With no edits of any kind, print each record that follows.

========================================================================

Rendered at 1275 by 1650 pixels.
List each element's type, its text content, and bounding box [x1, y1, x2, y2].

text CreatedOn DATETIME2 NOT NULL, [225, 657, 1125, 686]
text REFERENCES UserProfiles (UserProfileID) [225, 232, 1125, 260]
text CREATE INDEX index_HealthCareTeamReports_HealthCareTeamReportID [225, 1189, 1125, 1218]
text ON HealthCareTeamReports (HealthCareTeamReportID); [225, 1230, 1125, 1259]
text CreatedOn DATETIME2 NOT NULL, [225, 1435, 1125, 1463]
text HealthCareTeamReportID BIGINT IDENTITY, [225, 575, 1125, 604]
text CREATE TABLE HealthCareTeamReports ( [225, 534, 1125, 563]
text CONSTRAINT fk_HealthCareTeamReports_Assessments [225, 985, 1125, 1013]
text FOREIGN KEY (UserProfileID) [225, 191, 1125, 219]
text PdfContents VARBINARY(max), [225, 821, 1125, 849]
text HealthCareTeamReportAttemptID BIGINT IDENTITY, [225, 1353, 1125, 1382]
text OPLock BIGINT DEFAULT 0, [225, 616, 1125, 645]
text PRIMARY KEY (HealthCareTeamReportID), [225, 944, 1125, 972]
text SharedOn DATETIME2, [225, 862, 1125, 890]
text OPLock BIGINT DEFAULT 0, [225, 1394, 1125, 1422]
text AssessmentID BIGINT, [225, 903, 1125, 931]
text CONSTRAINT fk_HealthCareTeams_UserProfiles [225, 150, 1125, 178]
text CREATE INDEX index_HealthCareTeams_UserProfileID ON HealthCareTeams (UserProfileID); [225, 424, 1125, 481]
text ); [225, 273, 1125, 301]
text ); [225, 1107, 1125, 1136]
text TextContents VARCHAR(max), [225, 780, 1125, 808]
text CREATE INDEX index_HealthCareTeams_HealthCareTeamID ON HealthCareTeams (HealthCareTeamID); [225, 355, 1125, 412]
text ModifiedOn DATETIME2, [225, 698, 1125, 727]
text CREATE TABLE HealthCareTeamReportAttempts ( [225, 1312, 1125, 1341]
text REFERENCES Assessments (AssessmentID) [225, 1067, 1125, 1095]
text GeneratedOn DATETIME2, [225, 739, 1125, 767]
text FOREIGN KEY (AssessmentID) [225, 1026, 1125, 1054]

========================================================================

◆ **RESPONSE**:
Rendered at 1275 by 1650 pixels.
List each element's type, its text content, and bounding box [x1, y1, x2, y2].

text CreatedOn DATETIME2 NOT NULL, [225, 657, 1125, 686]
text REFERENCES UserProfiles (UserProfileID) [225, 232, 1125, 260]
text CREATE INDEX index_HealthCareTeamReports_HealthCareTeamReportID [225, 1189, 1125, 1218]
text ON HealthCareTeamReports (HealthCareTeamReportID); [225, 1230, 1125, 1259]
text CreatedOn DATETIME2 NOT NULL, [225, 1435, 1125, 1463]
text HealthCareTeamReportID BIGINT IDENTITY, [225, 575, 1125, 604]
text CREATE TABLE HealthCareTeamReports ( [225, 534, 1125, 563]
text CONSTRAINT fk_HealthCareTeamReports_Assessments [225, 985, 1125, 1013]
text FOREIGN KEY (UserProfileID) [225, 191, 1125, 219]
text PdfContents VARBINARY(max), [225, 821, 1125, 849]
text HealthCareTeamReportAttemptID BIGINT IDENTITY, [225, 1353, 1125, 1382]
text OPLock BIGINT DEFAULT 0, [225, 616, 1125, 645]
text PRIMARY KEY (HealthCareTeamReportID), [225, 944, 1125, 972]
text SharedOn DATETIME2, [225, 862, 1125, 890]
text OPLock BIGINT DEFAULT 0, [225, 1394, 1125, 1422]
text AssessmentID BIGINT, [225, 903, 1125, 931]
text CONSTRAINT fk_HealthCareTeams_UserProfiles [225, 150, 1125, 178]
text CREATE INDEX index_HealthCareTeams_UserProfileID ON HealthCareTeams (UserProfileID); [225, 424, 1125, 481]
text ); [225, 273, 1125, 301]
text ); [225, 1107, 1125, 1136]
text TextContents VARCHAR(max), [225, 780, 1125, 808]
text CREATE INDEX index_HealthCareTeams_HealthCareTeamID ON HealthCareTeams (HealthCareTeamID); [225, 355, 1125, 412]
text ModifiedOn DATETIME2, [225, 698, 1125, 727]
text CREATE TABLE HealthCareTeamReportAttempts ( [225, 1312, 1125, 1341]
text REFERENCES Assessments (AssessmentID) [225, 1067, 1125, 1095]
text GeneratedOn DATETIME2, [225, 739, 1125, 767]
text FOREIGN KEY (AssessmentID) [225, 1026, 1125, 1054]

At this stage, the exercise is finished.